I simply can’t imagine living the rest of my life with him; he is arrogant, overbearing and domineering. He can be exceedingly cruel in the things he says and callous in the way he acts towards me. He can be verbally abusive and it cuts like a knife. Except that I love him and I wish I could find some way to get through to him. We are not talking now again because of financial pressure and even though I realize the state that we’re in it’s hard not to take personally when he attacks me. He tells me my feelings of stress, anxiety of insecurity are wrong. He doesn’t try to understand them. He just shuts me down as soon as possible. HIS feelings of stress, anxiety and insecurity and the way he deals with them are fine though. Perfectly normal. And if he hurts me in the process, so what? 

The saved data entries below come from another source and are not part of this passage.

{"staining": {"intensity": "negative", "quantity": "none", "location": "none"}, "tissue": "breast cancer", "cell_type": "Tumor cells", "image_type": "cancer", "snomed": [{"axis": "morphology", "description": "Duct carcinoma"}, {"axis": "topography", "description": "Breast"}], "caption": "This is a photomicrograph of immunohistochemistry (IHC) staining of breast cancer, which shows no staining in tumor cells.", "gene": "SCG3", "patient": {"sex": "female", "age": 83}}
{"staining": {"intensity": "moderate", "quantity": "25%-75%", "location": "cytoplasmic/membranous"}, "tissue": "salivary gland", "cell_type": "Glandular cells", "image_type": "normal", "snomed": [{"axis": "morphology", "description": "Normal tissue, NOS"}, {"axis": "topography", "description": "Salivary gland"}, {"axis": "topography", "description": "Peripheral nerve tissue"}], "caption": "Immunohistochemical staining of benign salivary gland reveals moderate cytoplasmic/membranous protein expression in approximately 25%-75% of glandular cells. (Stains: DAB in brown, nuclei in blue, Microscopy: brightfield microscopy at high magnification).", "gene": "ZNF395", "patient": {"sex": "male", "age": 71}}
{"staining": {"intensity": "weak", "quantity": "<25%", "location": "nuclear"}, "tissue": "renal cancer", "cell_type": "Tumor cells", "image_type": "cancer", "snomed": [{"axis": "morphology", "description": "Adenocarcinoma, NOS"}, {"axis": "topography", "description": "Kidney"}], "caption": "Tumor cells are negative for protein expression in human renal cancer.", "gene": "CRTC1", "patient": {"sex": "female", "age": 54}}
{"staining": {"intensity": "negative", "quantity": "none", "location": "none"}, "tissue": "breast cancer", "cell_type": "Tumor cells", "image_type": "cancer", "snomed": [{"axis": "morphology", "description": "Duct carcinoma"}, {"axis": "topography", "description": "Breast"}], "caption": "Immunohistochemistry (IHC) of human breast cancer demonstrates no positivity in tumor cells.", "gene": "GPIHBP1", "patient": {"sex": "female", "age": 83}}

I feel as though I am the one making all the changes and it still isn’t enough for him. I don’t know what to do and I don’t know who to talk to. Please help me.


----------



## naojkat (Dec 1, 2009)

sad... but i believe that Love can move mountains, If you both love each other, you can overcome this situation. Love can erase the anguish that you both feel. Both of you should make a move.. Godspeed and Good luck!


----------



## Feelingalone (Apr 22, 2009)

What Now? What changes have you made. I know it sucks to be the one to "change" but that is how you change other people by changing yourself first. You need to analyze your relationship is set up. The two of you have cycles that you get into. You try to talk to him, he shuts down, etc. How do you try - tone, volume, etc? What time of day? What days? I know some of this sounds chessy but it can matter. Try to get a copy of Divorce Remedy by Michelle _____ and The Five Love Languages by Gary Chapman, and maybe Love Must Be Tough by Lou Dobson.

After determining what the cycles are you have to try to break them on your end. Remember to really step back and look at the situation and see what is working or what is not working. Anything not working stop - it is an endless cheese tunnel (you'll understand that if you get Divorce Remedy)

Just my two cents. Buckle up, this will take some time.


----------



## sisters359 (Apr 9, 2009)

Why don't you print out your message and give it to him? If you cannot see being with him for the rest of your life, you have nothing to lose. Get him on board and into counseling. Or if he refuses to engage in improving things, then you need to decide what you are willing to do. Make that decision before you see his reaction, however, so you are prepared. Good luck.


----------